- Data in this exercise
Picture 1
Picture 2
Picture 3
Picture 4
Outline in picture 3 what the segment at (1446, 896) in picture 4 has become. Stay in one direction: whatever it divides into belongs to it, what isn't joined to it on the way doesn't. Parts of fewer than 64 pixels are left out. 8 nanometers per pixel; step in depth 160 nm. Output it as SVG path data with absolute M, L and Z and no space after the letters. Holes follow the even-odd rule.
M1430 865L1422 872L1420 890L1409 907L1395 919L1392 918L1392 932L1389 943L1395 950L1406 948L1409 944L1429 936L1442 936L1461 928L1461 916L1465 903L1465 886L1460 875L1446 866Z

- Task to carry out
Everything in the listing above should be restated exactly.

- Response area
Picture 1
Picture 2
Picture 3
Picture 4
Outline in picture 3 what the segment at (1446, 896) in picture 4 has become. Stay in one direction: whatever it divides into belongs to it, what isn't joined to it on the way doesn't. Parts of fewer than 64 pixels are left out. 8 nanometers per pixel; step in depth 160 nm. Output it as SVG path data with absolute M, L and Z and no space after the letters. Holes follow the even-odd rule.
M1430 865L1422 872L1420 890L1409 907L1395 919L1392 918L1392 932L1389 943L1395 950L1406 948L1409 944L1429 936L1442 936L1461 928L1461 916L1465 903L1465 886L1460 875L1446 866Z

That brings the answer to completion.